The prevailing argument among these critics is that RTC is a "heavy" feature that serves a specific subset of high-end enterprise users, and therefore might have been better suited as an optional plugin rather than a mandatory piece of the WordPress Core architecture.

Implications for the Future

The removal of RTC from WordPress 7.0 has several profound implications for the platform’s future.

1. The "Plugin vs. Core" Debate

This incident has reignited the conversation regarding what constitutes "Core" functionality. As WordPress continues to expand its feature set, the risk of technical debt grows. The decision to pull RTC suggests that the leadership is willing to sacrifice "feature parity" for the sake of long-term stability—a shift that many long-time developers find encouraging.

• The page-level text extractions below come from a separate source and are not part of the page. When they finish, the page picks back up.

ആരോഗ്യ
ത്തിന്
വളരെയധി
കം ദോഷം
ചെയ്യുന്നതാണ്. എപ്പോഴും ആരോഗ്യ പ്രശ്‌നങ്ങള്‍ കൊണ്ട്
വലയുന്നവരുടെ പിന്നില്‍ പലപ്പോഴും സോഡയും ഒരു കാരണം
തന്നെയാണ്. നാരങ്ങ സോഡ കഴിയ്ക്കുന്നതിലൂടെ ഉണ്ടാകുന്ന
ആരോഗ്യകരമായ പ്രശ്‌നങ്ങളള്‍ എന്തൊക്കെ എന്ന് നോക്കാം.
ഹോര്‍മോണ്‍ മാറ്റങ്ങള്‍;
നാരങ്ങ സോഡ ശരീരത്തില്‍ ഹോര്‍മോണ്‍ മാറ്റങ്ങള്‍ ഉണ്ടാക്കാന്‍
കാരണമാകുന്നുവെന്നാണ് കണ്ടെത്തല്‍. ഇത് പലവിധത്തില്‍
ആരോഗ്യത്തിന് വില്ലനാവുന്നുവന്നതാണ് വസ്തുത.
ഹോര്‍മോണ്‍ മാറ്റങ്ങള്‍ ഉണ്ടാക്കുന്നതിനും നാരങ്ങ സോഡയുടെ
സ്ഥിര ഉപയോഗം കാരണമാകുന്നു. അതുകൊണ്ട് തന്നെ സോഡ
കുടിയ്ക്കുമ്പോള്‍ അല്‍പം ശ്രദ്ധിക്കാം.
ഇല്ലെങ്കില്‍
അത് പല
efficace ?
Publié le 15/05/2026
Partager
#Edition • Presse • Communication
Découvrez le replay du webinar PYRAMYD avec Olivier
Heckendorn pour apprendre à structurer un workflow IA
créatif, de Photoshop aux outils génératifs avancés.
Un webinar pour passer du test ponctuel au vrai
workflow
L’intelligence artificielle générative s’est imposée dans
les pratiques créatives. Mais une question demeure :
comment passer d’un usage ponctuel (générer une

2. The AI Integration Roadmap

Matt Mullenweg’s earlier comments regarding AI agents editing in real-time suggest that RTC is not dead, but merely deferred. The future of the WordPress editor likely depends on this technology. If WordPress is to remain competitive against headless CMS solutions and AI-driven site builders, it must eventually solve the real-time synchronization problem. The question remains: will it be a native feature, or will WordPress provide the APIs necessary for plugin developers to build it better?

3. Stability Over Speed

The backdrop of the "WP Engine lawfare" provides context for the current climate within the project. With legal and administrative resources stretched thin, the project’s ability to maintain high-quality engineering standards is under the microscope. By pulling back on RTC, the leadership has signaled that they are prioritizing the reliability of the core software over the pressure to hit marketing-driven release milestones.

Conclusion

The decision to remove Real-Time Collaboration from WordPress 7.0 is, in many ways, a testament to the growth of the project. It demonstrates a willingness to pivot, listen to community feedback, and acknowledge the limitations of current resources.

For the average user, WordPress 7.0 will now ship as a leaner, more stable release. For the developer community, it provides a much-needed breathing room to innovate. While the dream of native, real-time multi-user editing in WordPress remains, it is clear that the project is not yet willing to compromise on quality to get there. As the industry watches, the focus now shifts to how the WordPress team will handle the eventual re-introduction of these collaborative tools—and whether they will learn from the "race conditions" and "memory efficiency" challenges that stalled them this time around.